Note: You must have valid Relativity Community credentials in order to download any Community file linked to the documentation site. You will need to enter those credentials on the Community login screen if you are not already logged in. If you are already logged in to the Community at the time you click a link, the file is automatically downloaded in the bottom left corner of your screen. If you get an error message stating URL No Longer Exists after clicking a Community link, you should contact your IT department. It may be due to a single sign-on error related to the SAML Assertion Validator

Ignore

dtSearch defines an ignored character as a character that is not indexed and does not create a word break when processing text. These characters are not searchable. By default, dtSearch ignores the following characters:

\08%

Values listed as \## are Unicode code points. Their definitions are:

\08 - backspace character

End

dtSearch has defined ranges for CJK characters and these will make each Thai, Chinese, and Japanese character a separate word. For more information, see Setting up CJK document workspaces in Relativity .

Non-ASCII characters

Non-ASCII characters have a Unicode value greater than 0x7F. Many characters that are not ASCII are searchable by default. For those which are not, for example and £, you can index them by adding their hexadecimal code to the AdditionalLetters section of the alphabet file. For more information, see Searching for a symbol.

Restricted characters

Some characters cannot be queried with standard syntax because of a limitation in dtSearch or because of how Relativity uses the dtSearch API. The following characters require special treatment in your query:

" ( ) * ? % ~ # & =

For searching with parenthesis, see Search for parentheses

You can use a regular expression to search for these characters. For example, Searching for an asterisk.

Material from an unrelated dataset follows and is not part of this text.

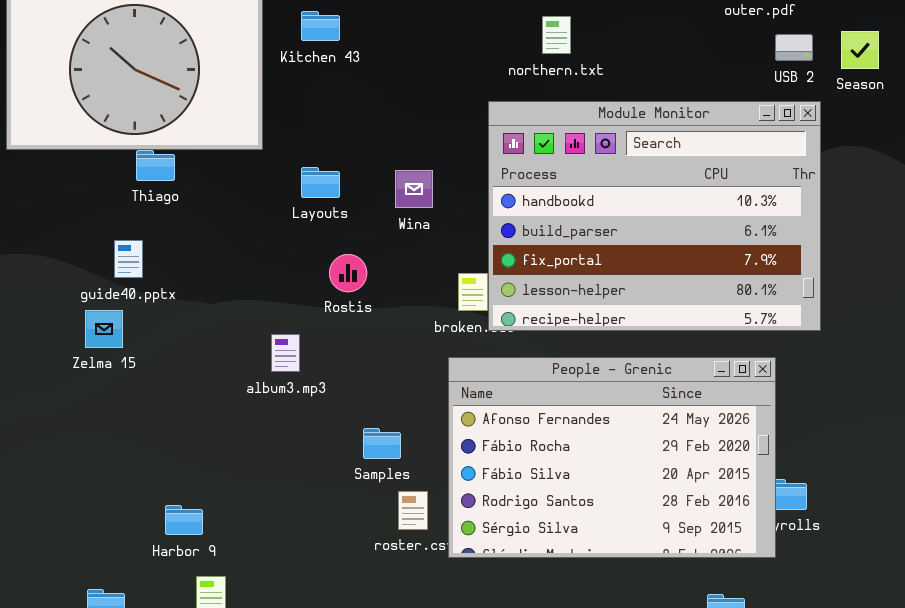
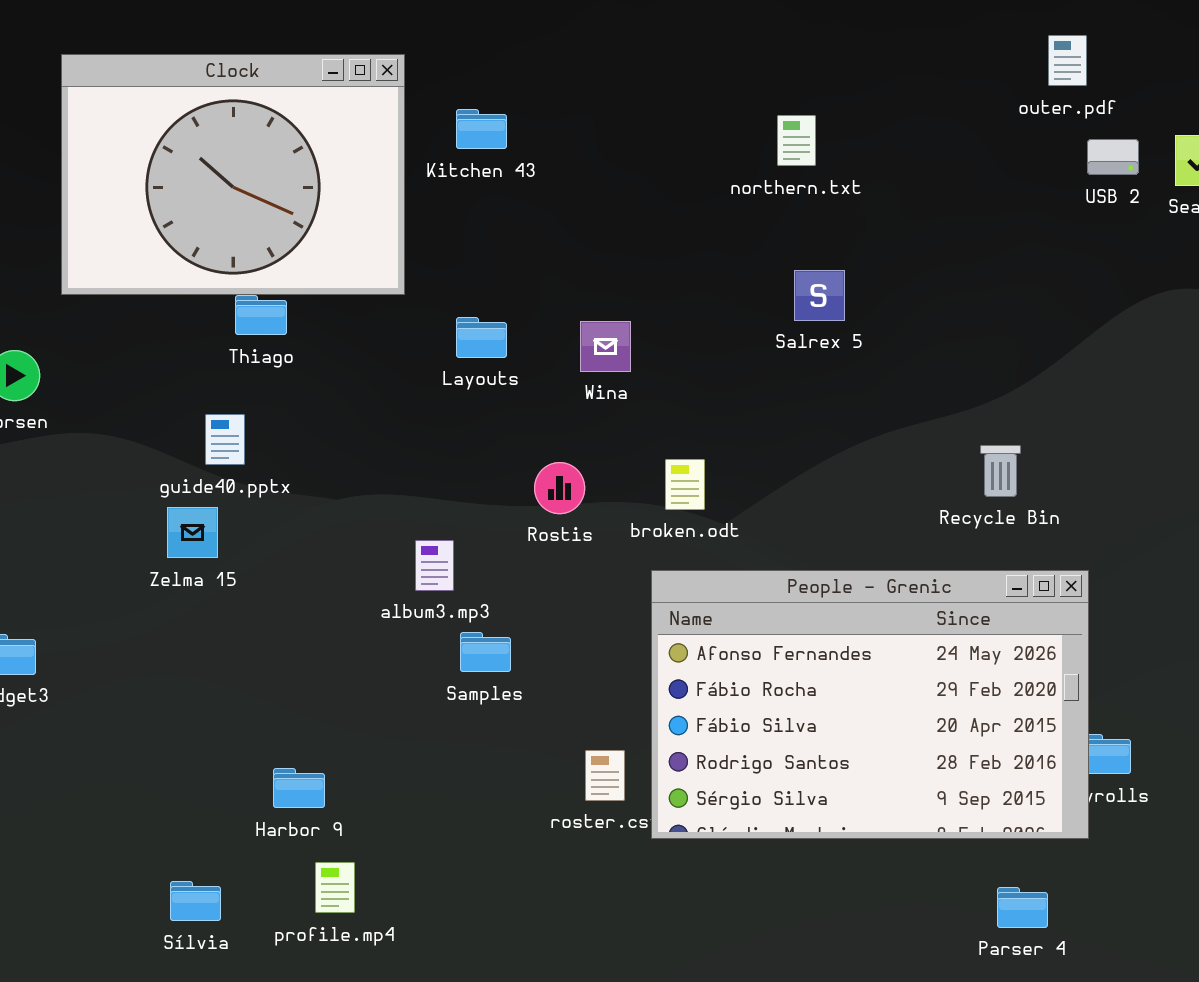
Module Monitor: [488,101,821,331] -> none, closed
Rostis: [329,254,367,292] -> [534,462,585,514], moved
Samples: [363,428,401,459] -> [460,632,511,672], moved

Searching for a symbol or character

To search for a symbol or character in Relativity, see Searching for a symbol.

Reserved characters in the alphabet file

If you add a reserved character to the alphabet and was able to bring it back in your results, it's because dtSearch treats reserved characters as operators regardless of what you set in the Alphabet file. Consider how those operators act when you determine whether a solution works.

For example, you added the % to your Alphabet file and removed it from the Ignore list, and you were able to bring back apple%.

The % is the fuzzy operator, meaning you can have any one character, or no character, in this spot and bring results back. This is very similar to how *, wildcard, or ?, wildcard for any single character, work. Remember that because % is no longer being ignored, it will be indexed and will show up as part of the term. The word apple% was returned indirectly, because you matched the pattern apple + any indexed character. You cannot search for just % and bring back correct results.